With the introduction of car radios in the 1920s, communications has been at the core of vehicular electronics from the very beginning. And communications is key today, given the car sensor and control networks being developed for tomorrow’s vehicle-to-vehicle (V2V) and vehicle-to-infrastructure (V2x) data links. No surprise, then, that the focus of the next annual IEEE Vehicular Technology Conference (VTC) is mainly on what’s happening in wireless communications and its mobile, nomadic, vehicular, and transport applications.
Sponsored by the IEEE Vehicular Technology Society, this year’s fall conference will be held from 2 to 5 September in Las Vegas. VTC’s fall sessions (so called although the September dates are technically in summer) are held in North America, and its spring sessions usually take place in Europe or Asia.
“This brings participants from more countries—and meets the increasing demand for opportunities to present high-impact research results,” says IEEE Senior Member Alexander M. Wyglinski, cochair of the technical program. “It’s a very international conference. We’ll have a number of papers from Asia and Europe, as well as North America.”
About 500 to 600 researchers and practitioners are expected, roughly half from academe, 30 percent from industry (mainly concerned with communications), and 20 percent from government, says IEEE Member Jeffrey Miller, the conference’s general chair. But he adds: “We’ve been pushing lately to get more transportation-related people.” Miller is editor in chief of IEEE Intelligent Transportation Systems Magazine.

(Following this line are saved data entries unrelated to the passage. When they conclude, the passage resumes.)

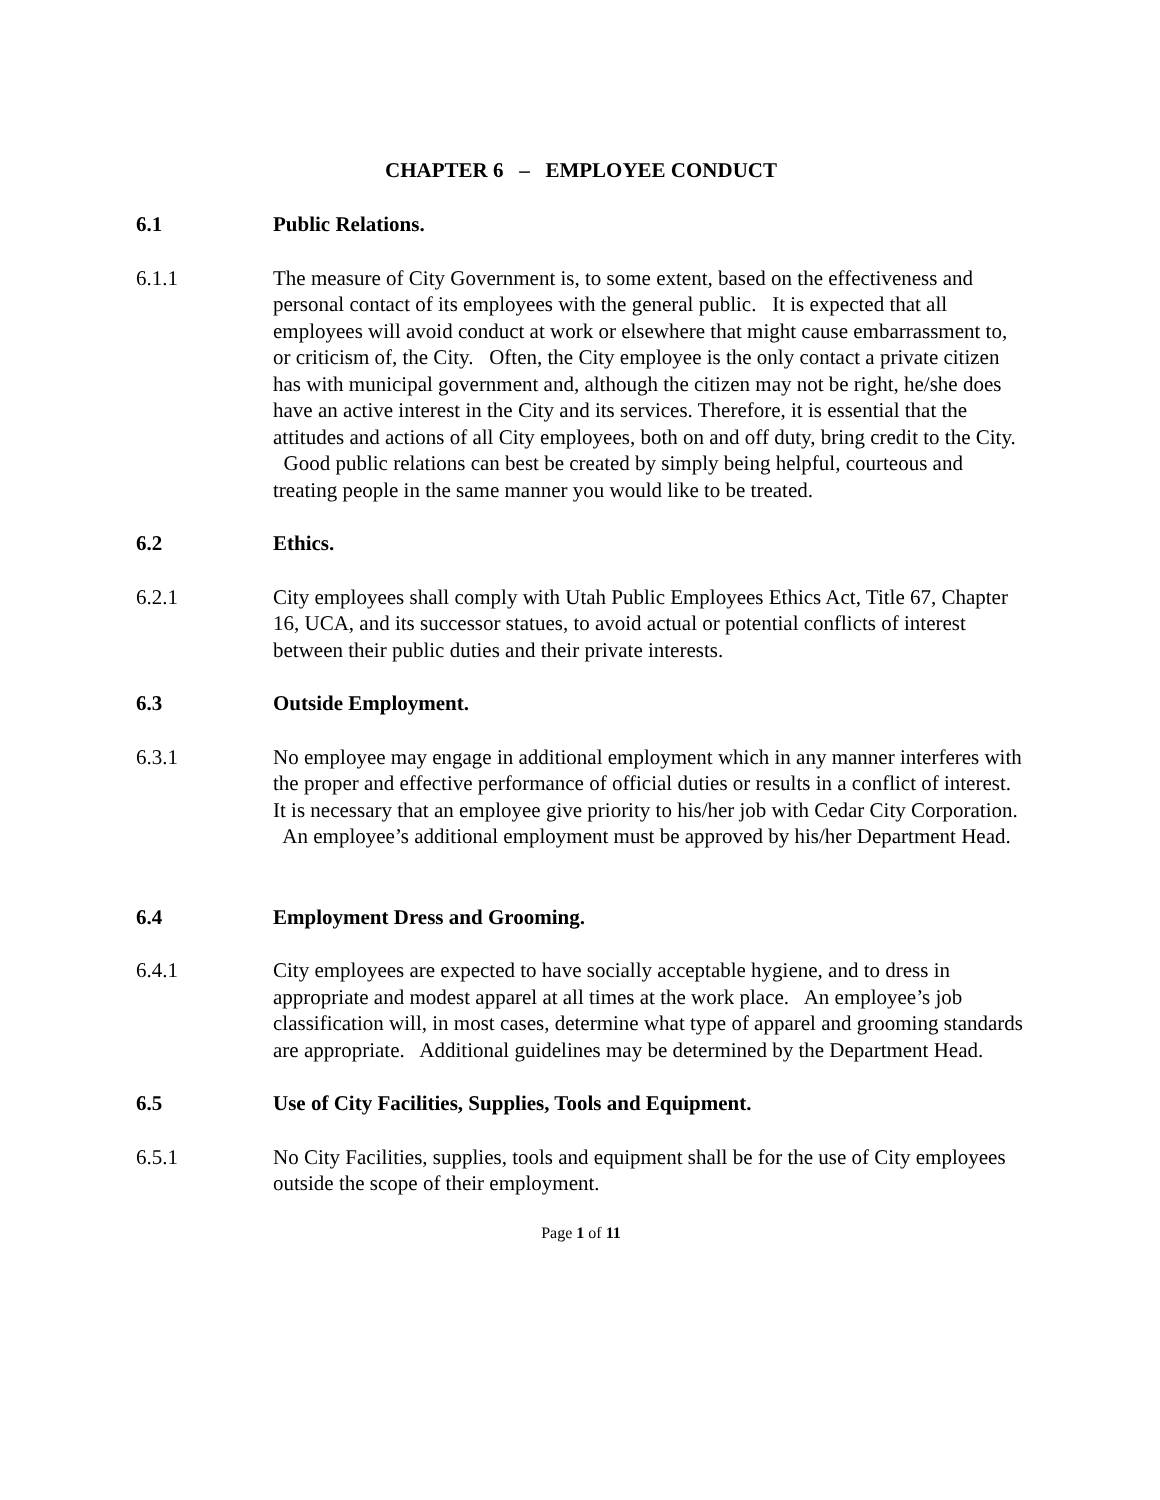CHAPTER 6 – EMPLOYEE CONDUCT
6.1 Public Relations.
6.1.1 The measure of City Government is, to some extent, based on the effectiveness and personal contact of its employees with the general public. It is expected that all employees will avoid conduct at work or elsewhere that might cause embarrassment to, or criticism of, the City. Often, the City employee is the only contact a private citizen has with municipal government and, although the citizen may not be right, he/she does have an active interest in the City and its services. Therefore, it is essential that the attitudes and actions of all City employees, both on and off duty, bring credit to the City. Good public relations can best be created by simply being helpful, courteous and treating people in the same manner you would like to be treated.
6.2 Ethics.
6.2.1 City employees shall comply with Utah Public Employees Ethics Act, Title 67, Chapter 16, UCA, and its successor statues, to avoid actual or potential conflicts of interest between their public duties and their private interests.
6.3 Outside Employment.
6.3.1 No employee may engage in additional employment which in any manner interferes with the proper and effective performance of official duties or results in a conflict of interest. It is necessary that an employee give priority to his/her job with Cedar City Corporation. An employee’s additional employment must be approved by his/her Department Head.
6.4 Employment Dress and Grooming.
6.4.1 City employees are expected to have socially acceptable hygiene, and to dress in appropriate and modest apparel at all times at the work place. An employee’s job classification will, in most cases, determine what type of apparel and grooming standards are appropriate. Additional guidelines may be determined by the Department Head.
6.5 Use of City Facilities, Supplies, Tools and Equipment.
6.5.1 No City Facilities, supplies, tools and equipment shall be for the use of City employees outside the scope of their employment.
Page 1 of 11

A plenary address will be given by IEEE Senior Member Alberto Broggi, professor of computer engineering at the University of Parma, Italy, and a pioneer in autonomous vehicles. In 2010, Broggi’s research group, VisLab, sent a driverless car from Parma to Moscow to Shanghai, an incompletely mapped route 16 000 km (9900 miles) long, while a monitoring vehicle followed along behind. In another plenary session, an official from the U.S. Department of Transportation will discuss standards and research.
TRACKS AND TOPICS
The technical sessions will present both basic and applied research, according to Wyglinski, an associate professor of electrical and computer engineering at Worcester Polytechnic University, in Massachusetts, and director of its Wireless Innovation Laboratory. “Showing fundamental results in underlying theories, new proofs, or [new] algorithms is valuable,” he says, “But so is showing how that fundamental knowledge can be implemented or showing proofs of concept, deployments, and prototypes. It’s important for engineers to know how things pan out in real life.”
Well over 450 papers are scheduled, culled from about 750 submissions. Most of the 11 tracks will be on general wireless and networking topics, but many of them will focus on subtopics such as V2V and V2x links, communication in parking garages, intravehicle monitoring systems, and unmanned vehicles. One track will be devoted to satellite networks, positioning technologies, and localization; another will largely cover nonwireless transportation technologies such as hybrid power systems, blind-spot monitoring, and oncoming train detection.
“The conference’s focus changes each time,” says Wyglinski, “based on what’s considered cutting-edge research. For instance, I’m excited that we will have entire tracks devoted to cognitive radio [which maximizes spectrum efficiency by detecting and using unused frequencies] and spectrum sensing, to cooperative communications, and to distributed MIMO [multiple-input, multiple-output] antennas and wireless network security. These are all areas of ongoing and emerging research. Relatively mature topics tend to phase out of the conferences because they tend to provide fewer novel outcomes.”
Adds Miller, “We’re getting more papers on energy- and spectrum-efficient ‘green’ radio, vehicle communications standards, frequency hopping, and spread-spectrum radio.”
TUTORIAL AND WORKSHOPS
Six tutorials and two workshops are also scheduled. The tutorials will cover leading-edge issues in networking, intelligent transportation, and hybrid-vehicle energy control and management.
“They’re aimed at a large audience, covering best practices, lessons learned, or new things that have come out,” says Miller. One workshop will cover cloud technologies and energy efficiency in mobile networks; the other will cover wideband mobile cognitive radio. The workshops are also open to participants who don’t register for the entire conference.
But for Wyglinski, there’s more to the conference than great papers. “Since my first VTC, in 2000,” he says, “I’ve been attending because of the folks I meet there.”
Vehicular communications is full of engineering opportunities, notes Miller, an associate professor of computer science and engineering at the University of Alaska, Anchorage. “It’s a relatively young field,” he says, “so there’s lots of work still to be done.”